WHAT IS BEING ASKED:
All lines from the one with "(included in uae4arm.tar.gz)" to the end of the entries below must be written out exactly. Leave out any other line.
═══ DATA FOR THE TASK ═══
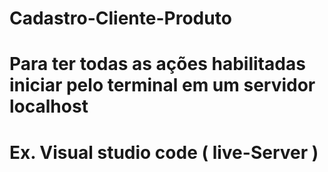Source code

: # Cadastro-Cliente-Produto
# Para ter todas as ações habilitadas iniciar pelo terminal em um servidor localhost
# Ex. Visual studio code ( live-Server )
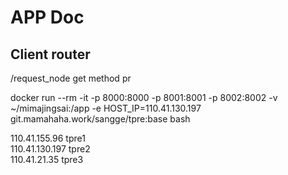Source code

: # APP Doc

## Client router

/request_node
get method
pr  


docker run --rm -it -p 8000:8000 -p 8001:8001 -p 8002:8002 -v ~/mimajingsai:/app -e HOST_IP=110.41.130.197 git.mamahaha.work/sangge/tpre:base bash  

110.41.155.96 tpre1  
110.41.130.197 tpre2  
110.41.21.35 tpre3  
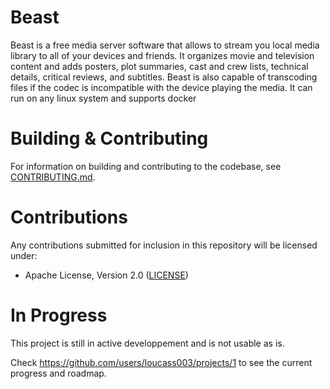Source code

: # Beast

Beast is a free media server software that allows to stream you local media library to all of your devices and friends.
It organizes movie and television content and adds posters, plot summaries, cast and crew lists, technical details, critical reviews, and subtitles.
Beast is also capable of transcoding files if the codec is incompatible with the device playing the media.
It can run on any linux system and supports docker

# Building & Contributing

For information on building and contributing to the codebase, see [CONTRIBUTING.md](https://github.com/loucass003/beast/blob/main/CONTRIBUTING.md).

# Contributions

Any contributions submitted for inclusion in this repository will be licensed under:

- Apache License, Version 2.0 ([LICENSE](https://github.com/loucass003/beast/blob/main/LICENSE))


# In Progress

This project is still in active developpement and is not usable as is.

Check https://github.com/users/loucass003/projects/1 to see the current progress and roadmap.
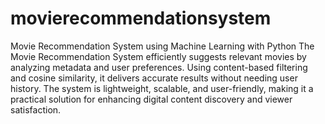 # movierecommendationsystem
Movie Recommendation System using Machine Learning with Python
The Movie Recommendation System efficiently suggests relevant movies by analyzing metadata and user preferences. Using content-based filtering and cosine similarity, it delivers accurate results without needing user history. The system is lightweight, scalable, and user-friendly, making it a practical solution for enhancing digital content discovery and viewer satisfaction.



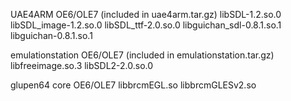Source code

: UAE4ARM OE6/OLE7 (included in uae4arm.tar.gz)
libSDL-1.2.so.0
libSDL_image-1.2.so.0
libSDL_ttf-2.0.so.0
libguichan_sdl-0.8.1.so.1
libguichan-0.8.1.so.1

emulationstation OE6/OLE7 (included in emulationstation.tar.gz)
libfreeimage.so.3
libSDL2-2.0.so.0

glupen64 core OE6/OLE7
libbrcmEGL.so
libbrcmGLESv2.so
═══
SOLUTION:
: UAE4ARM OE6/OLE7 (included in uae4arm.tar.gz)
libSDL-1.2.so.0
libSDL_image-1.2.so.0
libSDL_ttf-2.0.so.0
libguichan_sdl-0.8.1.so.1
libguichan-0.8.1.so.1

emulationstation OE6/OLE7 (included in emulationstation.tar.gz)
libfreeimage.so.3
libSDL2-2.0.so.0

glupen64 core OE6/OLE7
libbrcmEGL.so
libbrcmGLESv2.so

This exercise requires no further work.